■ **Exercise requirements**
From the entries that follow, reproduce exactly and only the lines from the line with "list [0, 196, 1436, 1071]" to the line with "Rendered at 2001 by 1125 pixels.", endpoints included.

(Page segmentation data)
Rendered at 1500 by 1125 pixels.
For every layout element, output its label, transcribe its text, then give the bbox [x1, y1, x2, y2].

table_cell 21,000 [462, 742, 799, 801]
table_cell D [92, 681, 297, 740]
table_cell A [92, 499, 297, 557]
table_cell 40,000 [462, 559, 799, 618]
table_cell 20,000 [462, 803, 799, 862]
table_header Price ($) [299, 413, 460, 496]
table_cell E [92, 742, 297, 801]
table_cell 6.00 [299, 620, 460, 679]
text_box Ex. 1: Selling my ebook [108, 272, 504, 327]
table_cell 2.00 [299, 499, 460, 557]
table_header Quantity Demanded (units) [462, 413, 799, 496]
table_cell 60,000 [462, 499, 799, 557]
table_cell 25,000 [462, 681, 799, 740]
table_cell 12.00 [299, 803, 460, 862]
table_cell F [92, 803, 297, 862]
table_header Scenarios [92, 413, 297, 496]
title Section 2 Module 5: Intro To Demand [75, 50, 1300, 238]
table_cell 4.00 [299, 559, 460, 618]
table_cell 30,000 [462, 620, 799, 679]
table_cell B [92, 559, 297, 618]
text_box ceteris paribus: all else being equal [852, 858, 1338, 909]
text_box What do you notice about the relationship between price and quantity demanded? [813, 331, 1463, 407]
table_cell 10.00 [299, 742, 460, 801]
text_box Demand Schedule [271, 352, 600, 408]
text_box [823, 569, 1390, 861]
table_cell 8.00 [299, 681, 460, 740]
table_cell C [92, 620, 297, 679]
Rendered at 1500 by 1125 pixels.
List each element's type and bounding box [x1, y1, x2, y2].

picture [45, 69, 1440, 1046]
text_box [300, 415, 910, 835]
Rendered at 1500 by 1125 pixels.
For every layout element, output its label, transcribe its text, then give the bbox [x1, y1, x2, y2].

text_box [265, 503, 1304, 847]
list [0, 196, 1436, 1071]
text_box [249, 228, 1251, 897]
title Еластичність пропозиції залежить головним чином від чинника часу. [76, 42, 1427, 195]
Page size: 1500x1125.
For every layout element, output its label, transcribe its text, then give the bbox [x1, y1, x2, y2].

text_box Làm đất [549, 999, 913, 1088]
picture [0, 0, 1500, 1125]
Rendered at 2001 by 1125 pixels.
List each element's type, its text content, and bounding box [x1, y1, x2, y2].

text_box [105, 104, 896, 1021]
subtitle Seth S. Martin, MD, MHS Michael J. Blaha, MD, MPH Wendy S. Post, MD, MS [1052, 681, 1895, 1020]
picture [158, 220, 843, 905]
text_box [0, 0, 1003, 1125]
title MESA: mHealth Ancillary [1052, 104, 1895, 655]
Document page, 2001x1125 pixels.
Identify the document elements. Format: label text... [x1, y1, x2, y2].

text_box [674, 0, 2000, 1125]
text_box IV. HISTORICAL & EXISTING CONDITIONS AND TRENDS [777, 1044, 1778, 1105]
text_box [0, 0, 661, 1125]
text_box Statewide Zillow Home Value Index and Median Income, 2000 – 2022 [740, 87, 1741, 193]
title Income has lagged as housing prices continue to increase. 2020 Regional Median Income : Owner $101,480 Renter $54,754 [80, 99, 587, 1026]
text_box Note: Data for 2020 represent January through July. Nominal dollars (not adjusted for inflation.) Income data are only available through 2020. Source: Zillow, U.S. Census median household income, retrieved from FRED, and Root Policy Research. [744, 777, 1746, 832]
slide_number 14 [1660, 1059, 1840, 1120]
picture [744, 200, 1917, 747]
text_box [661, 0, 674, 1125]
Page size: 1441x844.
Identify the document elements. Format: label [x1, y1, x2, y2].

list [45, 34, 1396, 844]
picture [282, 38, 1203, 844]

■ **Finished exercise**
list [0, 196, 1436, 1071]
text_box [249, 228, 1251, 897]
title Еластичність пропозиції залежить головним чином від чинника часу. [76, 42, 1427, 195]
Page size: 1500x1125.
For every layout element, output its label, transcribe its text, then give the bbox [x1, y1, x2, y2].

text_box Làm đất [549, 999, 913, 1088]
picture [0, 0, 1500, 1125]
Rendered at 2001 by 1125 pixels.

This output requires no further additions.